Hanna’s priority after Lawless’s fall was to ensure the safe return to base camp of the rest of his very shocked group. He returned up the mountain with a team of eight Sherpas as soon as it was logistically possible to do so.
They spent three nights up the mountain at high altitude. As the weather deteriorated, Hanna also commissioned a helicopter flight and filmed the area from the cockpit, in case Lawless had sought shelter in a crevice or behind a rock.
“Helicopters can only fly safely up to 7,000 metres, but this pilot went to 7,300m,” Hanna says. “I checked the film again when I came back, in case I had missed something... everything was done that could be done.”

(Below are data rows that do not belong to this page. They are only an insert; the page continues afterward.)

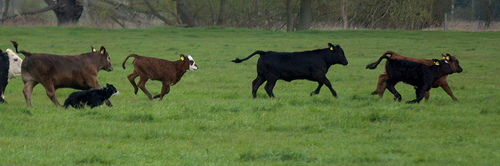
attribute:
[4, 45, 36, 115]
cow — white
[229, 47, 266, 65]
tail — UP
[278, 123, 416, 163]
grass — short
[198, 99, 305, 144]
grass — green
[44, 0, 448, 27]
trunks — dark, brown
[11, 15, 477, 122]
animals — running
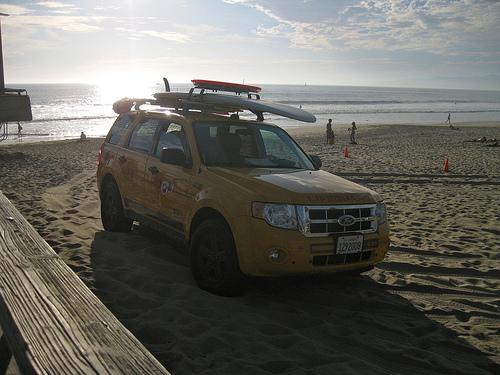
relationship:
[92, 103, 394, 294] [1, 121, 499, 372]
suv on beach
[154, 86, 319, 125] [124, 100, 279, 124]
surfboard on roof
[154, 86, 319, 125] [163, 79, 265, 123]
surfboard on rack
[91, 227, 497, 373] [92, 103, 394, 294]
shadow of suv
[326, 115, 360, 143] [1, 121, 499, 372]
people on beach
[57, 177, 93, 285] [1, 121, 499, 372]
footprints on beach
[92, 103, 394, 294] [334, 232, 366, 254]
suv has tag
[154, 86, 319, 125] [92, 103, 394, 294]
surfboard on suv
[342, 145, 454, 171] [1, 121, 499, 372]
cones on beach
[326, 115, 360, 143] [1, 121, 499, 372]
people walking on beach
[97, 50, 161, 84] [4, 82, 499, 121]
sun behind ocean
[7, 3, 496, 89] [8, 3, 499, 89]
clouds in sky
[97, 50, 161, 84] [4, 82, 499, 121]
sun on ocean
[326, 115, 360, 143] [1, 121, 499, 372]
people playing on beach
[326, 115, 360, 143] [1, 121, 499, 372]
people running on beach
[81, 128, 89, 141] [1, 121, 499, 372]
person sitting on beach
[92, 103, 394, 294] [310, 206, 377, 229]
suv has grill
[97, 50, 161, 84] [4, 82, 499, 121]
sun reflecting on ocean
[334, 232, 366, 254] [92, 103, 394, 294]
tag on suv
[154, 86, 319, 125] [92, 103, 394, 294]
surfboard attached to suv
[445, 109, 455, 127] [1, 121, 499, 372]
person running on beach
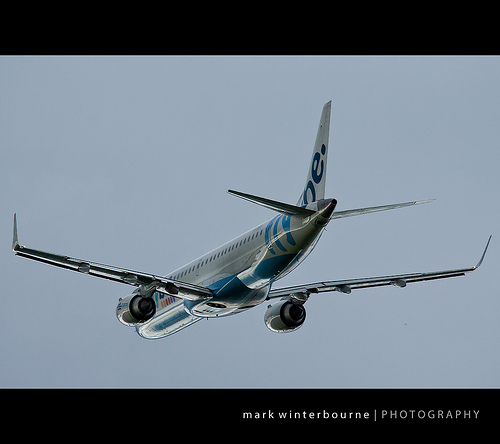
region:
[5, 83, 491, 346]
airplane in the sky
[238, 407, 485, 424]
white text on the bottom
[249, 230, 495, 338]
right wing of the plane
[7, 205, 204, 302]
left wing of the plane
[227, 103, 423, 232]
tail of the airplane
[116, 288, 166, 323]
left jet of the plane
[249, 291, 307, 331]
right jet of the plane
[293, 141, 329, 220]
blue text on the tail of the plane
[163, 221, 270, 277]
passenger windows on the plane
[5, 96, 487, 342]
a passenger airplane in the sky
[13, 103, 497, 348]
plane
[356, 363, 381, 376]
white clouds in blue sky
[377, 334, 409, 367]
white clouds in blue sky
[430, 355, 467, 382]
white clouds in blue sky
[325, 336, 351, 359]
white clouds in blue sky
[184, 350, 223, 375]
white clouds in blue sky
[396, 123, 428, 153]
white clouds in blue sky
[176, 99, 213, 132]
white clouds in blue sky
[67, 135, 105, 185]
white clouds in blue sky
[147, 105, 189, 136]
white clouds in blue sky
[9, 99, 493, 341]
A blue and white passenger jet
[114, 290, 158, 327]
The left jet engine of a plane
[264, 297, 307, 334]
The right jet engine of a plane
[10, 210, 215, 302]
The left wing of the plane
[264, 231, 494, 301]
The right wing of the plane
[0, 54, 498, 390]
A clear blue sky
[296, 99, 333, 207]
The tail fin of the plane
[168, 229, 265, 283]
The row of windows on a plane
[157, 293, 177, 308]
A row of multi colors on a plane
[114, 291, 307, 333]
The jet engines on a plane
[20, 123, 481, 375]
plane in the air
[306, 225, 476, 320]
wing of the plane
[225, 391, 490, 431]
words in bottom right corner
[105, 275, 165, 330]
engine of the plane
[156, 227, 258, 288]
windows on the plane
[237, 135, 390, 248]
tail of the plane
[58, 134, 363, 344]
blue and silver plane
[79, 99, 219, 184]
sky above the plane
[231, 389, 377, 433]
white text in photo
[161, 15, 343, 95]
black bar in photo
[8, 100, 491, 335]
an airplane flying through the sky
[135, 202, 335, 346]
the airplane's fuselage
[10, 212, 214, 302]
the airplane's left wing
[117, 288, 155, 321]
jet engine on left wing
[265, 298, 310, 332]
jet engine on right wing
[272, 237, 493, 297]
right airplane wing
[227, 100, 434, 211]
tail of airplane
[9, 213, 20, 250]
winglet on left wingtip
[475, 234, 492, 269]
winglet on right wingtip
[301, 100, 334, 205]
the airplane's fin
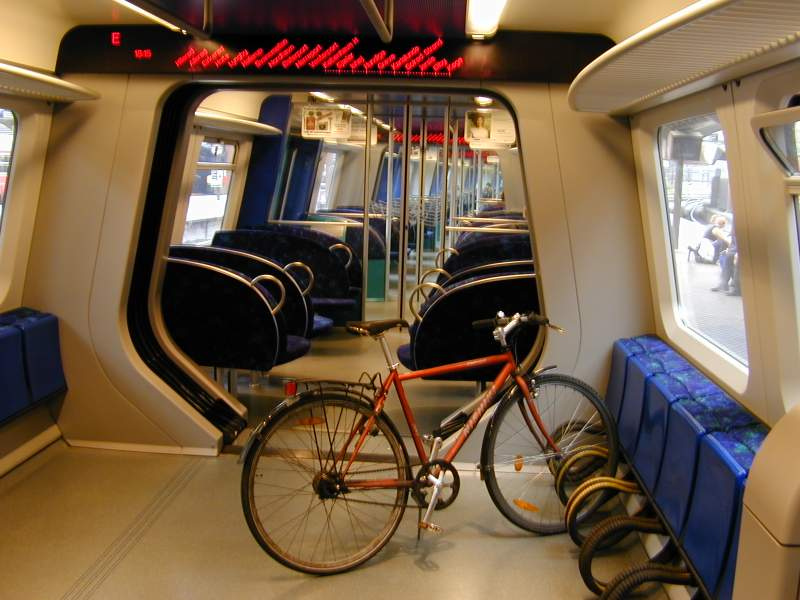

A week later, another Irish mountaineer, Kevin Hynes (56), from Co Galway, died in his tent at the North Col, on the Tibetan side of the mountain.
Hynes, who lived for much of his life in England, had previously climbed Everest from Nepal, and had also recorded ascents in Argentina, Alaska, Africa, Pakistan, Kyrgyzstan, Nepal, and India.
“Kevin was intensely private and humble about those achievements and would have been quite happy if nobody knew he climbed at all,” Paul Devaney, curator of the Irish Seven Summits website, says.
Hanna, who was also on Everest when Co Kildare businessman John Delaney collapsed and died in 2011, is aware of the debate about overcrowding on Everest.
This season, with 11 deaths, was one of the worst on Everest since 2012. He says that Everest will always attract more attention than other challenging mountains.
“The expedition companies did propose, several years back, that the Nepalese and Chinese authorities should ensure Everest permits are issued to people who have climbed at least one other 8,000-metre mountain...it never went anywhere, and maybe it would be hard to enforce,” he says.
“People died on Mont Blanc and Kilimanjaro, but no-one talks about them in the same way,” he says.
Hanna has plans to return to climb Everest again with his wife, but this time without oxygen. He is sanguine about the risks and is acutely aware of mortality.
In an interview with Outsider magazine after his Burke Khang ascent, he spoke of living life to the full, believing that “when you are born, there’s a date in the calendar of the day you are going to go”.
“There’s calculated risk, and then there are accidents,” he says. “Accidents happen, sometimes we don’t know why, and we just have to continue living.”